Non-functional clubs worry him
Non-functional clubs worry him the most. He says that there are eight such clubs, chartered during the fag end of the last Rotary year, which do not perform at all. “They are absolutely non-functional and not installed for Rotary purpose; I will either make them vibrant or close them,” says Rajkumar Bhutoria, adding that 80 per cent of the clubs do not contribute anything to TRF. “All these are big challenges, apart from the fact that the district is vast, stretching to 1,200 km, encompassing Bikaner, Jodhpur and parts of MP too.”
His target for TRF contribution is $200,000 and for membership, a 15 per cent growth. He is confident of achieving the goals, despite his worry that he would have to close down five clubs that do not even pay their dues. “Someone else is paying for them,” he says.
Talking about projects, Bhutoria is excited that he has three global grants that will be used to transform seven schools into ‘Happy Schools’ in Jodhpur, help perform cataract surgeries in an eye hospital in Bikaner and set up a blood bank in Jodhpur. He wants to establish a blood bank in Alwar too with his team funding the project.
With Rajasthan’s history of female foeticide, Bhutoria is concentrating on creating awareness towards saving girl children. He is happy that the Neki ki diva project initiated by him has become popular in the district; people donate all kinds of articles and food items too, which are taken by the poor. He highlights a project of RC Guna, started three years ago, where pregnant women are provided free medical checkup and nutritious diet. “The government is now replicating it for the State.”

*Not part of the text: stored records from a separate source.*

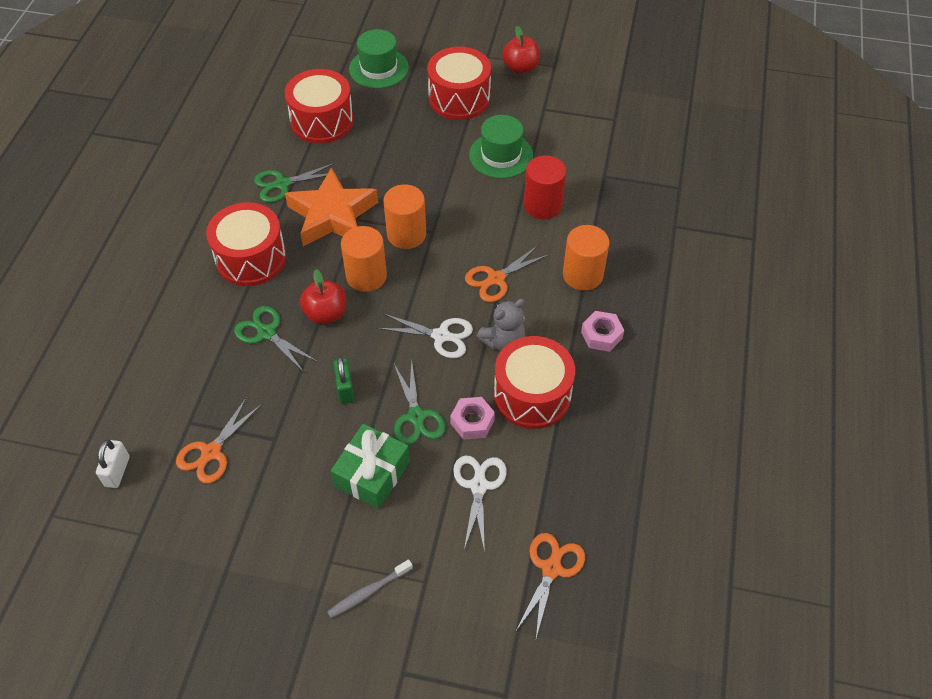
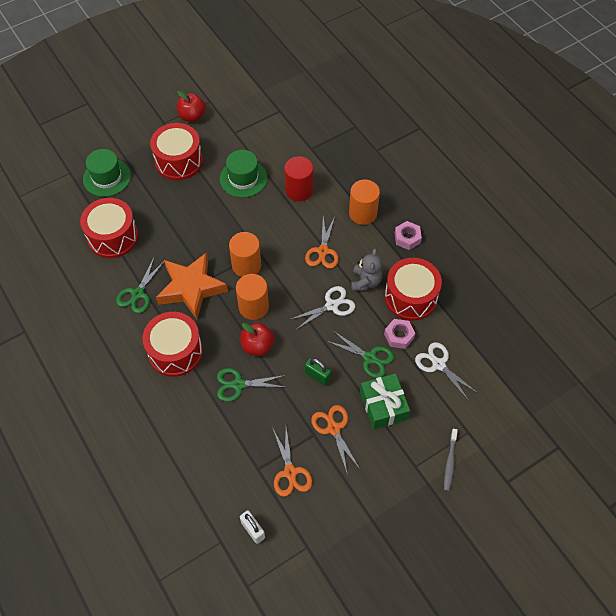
camera: 45 degrees left, 5 degrees up
orange scissors [515,533,585,638] -> orange scissors moved to [311,405,360,472]

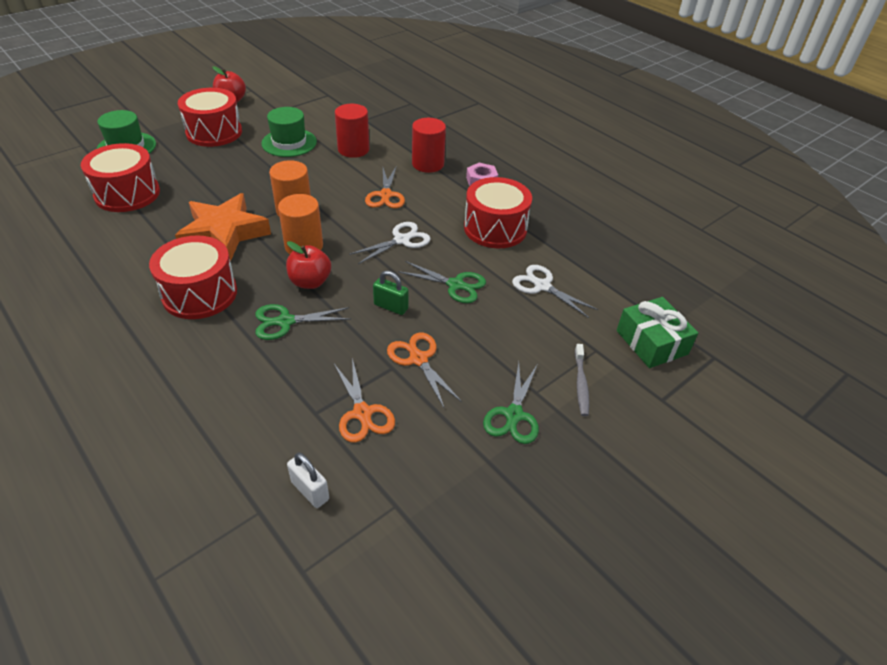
camera: 10 degrees left, 15 degrees down
green scissors [116,258,164,313] -> green scissors moved to [483,362,539,444]
orange cylinder [349,180,380,225] -> red cylinder [412,118,446,173]
grey teddy bear [351,248,382,291] -> none
green gift [360,373,410,429] -> green gift moved to [617,297,698,368]
pink nut [384,319,415,349] -> none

He is a Rotarian since 1985, and cherishes the moment when a 22-year-old youngster recently met and thanked him profusely. “I could not recognise him but he said that he was a student in a computer centre which I helped establish when I was the club president. Today he says that he is working in an IT firm. I am so happy that Rotary could give livelihood for the needy. That is more important,” says Bhutoria.
Safe water, his concern
He joined Rotary in 1995 on an invitation from his friends and initially loved the fellowship and fun. “Later when I got involved in the service activities, I felt whole, and more a Rotarian,” says Parvinder Jit Singh.
He plans to add 6–7 more clubs to the existing 107 clubs, having recently chartered two clubs, including an all-women’s club.
His focus projects include developing the Rotary cancer hospital in Jalandhar with better facilities and extend free treatment to more people and provide proper sanitation and water facilities in government schools. He strongly believes that schools should be equipped with safe drinking water to protect children from falling sick and therefore, he is concentrating on providing RO plants in schools.
He is confident of exceeding his district’s goal for TRF contributions.
Singh’s spouse Savrina has served as president of the Inner Wheel Club of Jalandhar Central.